Department of Agriculture and Fisheries beef extension officer Matt Brown said the Grazing Best Management Practices (Grazing BMP) program was a free and voluntary online tool that had been delivered in the Fitzroy region since 2009.
The program – funded by the Queensland Government's Department of Environment and Science – was a partnership between DAF, Fitzroy Basin Association (FBA) and AgForce that enables producers to self–assess their management practices and identify opportunities to improve business performance, Mr Brown said.
Grass is of course the foundation of the beef industry; and it goes without saying that managing this resource is central to generating returns.
Beef Up Returns With Well–Managed Grassland
Farmers Guardian | April 10, 2018
Grass is one of the biggest resources beef producers have, yet it is often overlooked and, as a result, underperforms. And with bought–in feed representing one of the biggest costs on many beef farms, there is huge potential to improve farm profitability.
Tony Jackson, of Kite Consulting, says: "If we can improve the performance of forage, we can certainly improve the profitability of the farm."
I like this blog – I guess the author resents the word "sustainable", and may assume that all producers are doing what he has done. But he makes it clear that he has always been open to innovations and improvements. It may feel that the operation has not changed over the generations and certainly many of the parameters have remained the same. But in the meantime there has been innovation and indeed the family has endured and proved that their approach has been sustainable over three generations.
Life Is Simple: After Three Generations, I Think I've Found My Niche
Jerry Crownover, Ozark County Times | April 19, 2018
Basically, I raise beef cattle the same way my father did, which was pretty much the same way his father did. My cows calve in early spring, and we castrate, vaccinate and brand in late spring. The calves suckle their mother most of the summer while both graze on grass, and I sell them at a livestock auction barn in the fall before the yearly cycle begins again. I don't get rich, but most years I earn enough to stay in business – and I love what I do.

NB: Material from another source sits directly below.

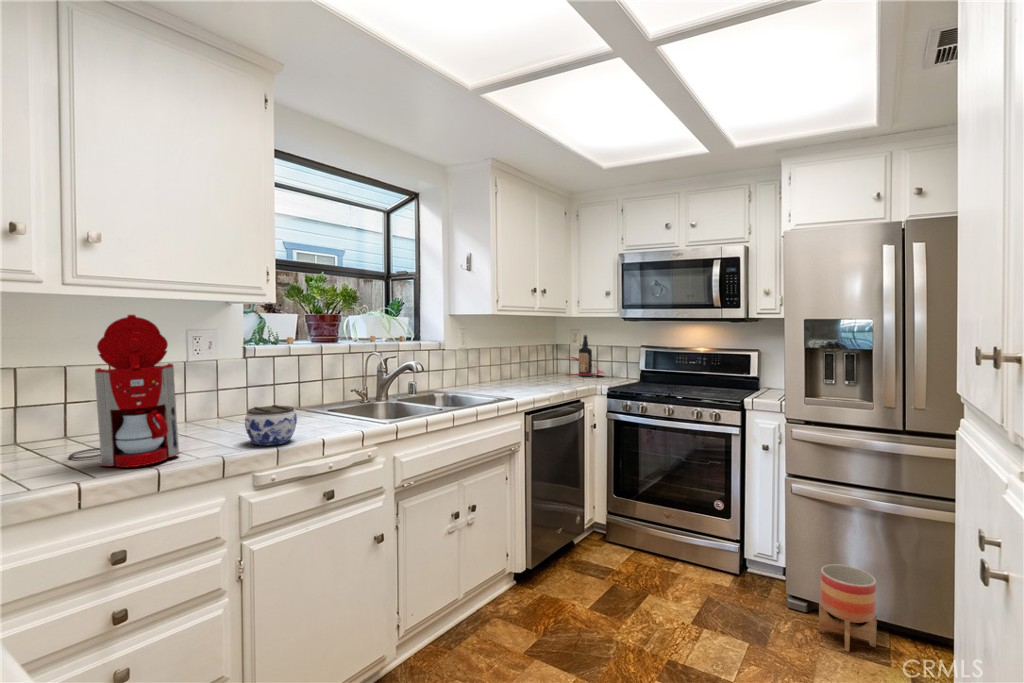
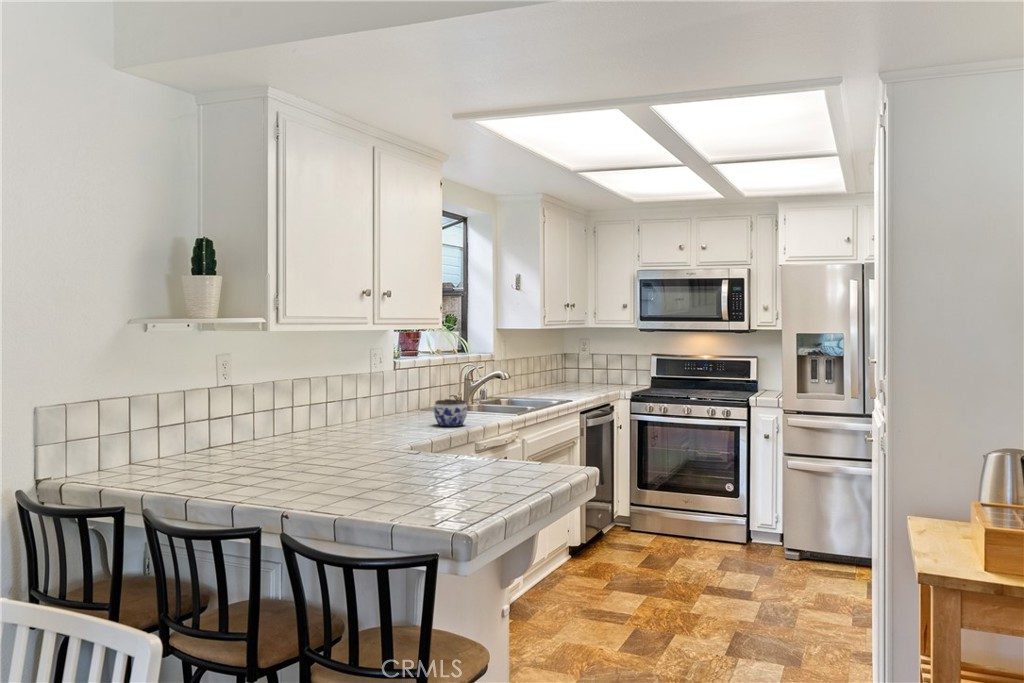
coffee maker: present [69,315,180,467] -> none [340,336,419,435]
bottle: present [567,335,604,377] -> none [577,344,615,384]
planter: present [819,564,877,652] -> none [808,518,847,576]

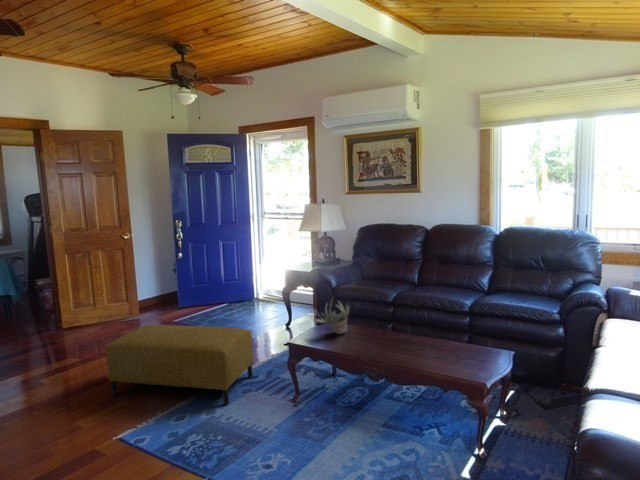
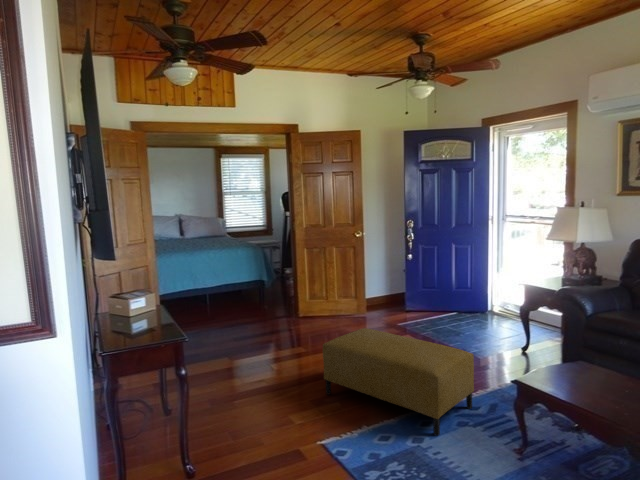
succulent plant: present [313,302,350,334] -> none [550,333,609,383]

Oh, sure, I've adopted easier ways to do things than my predecessors; I have bigger tractors, fancier trucks and nicer cattle–handling equipment, all to make it easier on me and the animals. But it's still the same basic operation. Through the years, I've tried lots of different approaches to producing steaks and hamburgers.
I've dabbled in synchronized artificial insemination, embryo transfer, newer breeds of cattle and staggered calving times. I've tried creep–feeding, weaning and pre–conditioning, different types of vaccines and minerals, every method of fly control available and contract marketing. My cattle have sampled every brand and kind of feed, medicine, de–wormer and mineral supplement in the world and yet, all these years later, I find myself raising cattle much like we did 60 years ago.
The breeds represented in my cow herd and bull battery represent the same three breeds that dominated the beef industry a hundred years earlier. They eat grass in the summer and hay in the winter and only get grain, in the form of range cubes, to bait them into the corral when I need to catch one. My cows have numbered ear tags instead of a metal number dangling from a neck chain, and a few still have nicknames like "Short–Ears," "Black–Eyes" or "Short–Tail." But it's still the same basic operation. So, do I have a niche?
I think I do. "Sustainable Beef: Just like Grandpa's."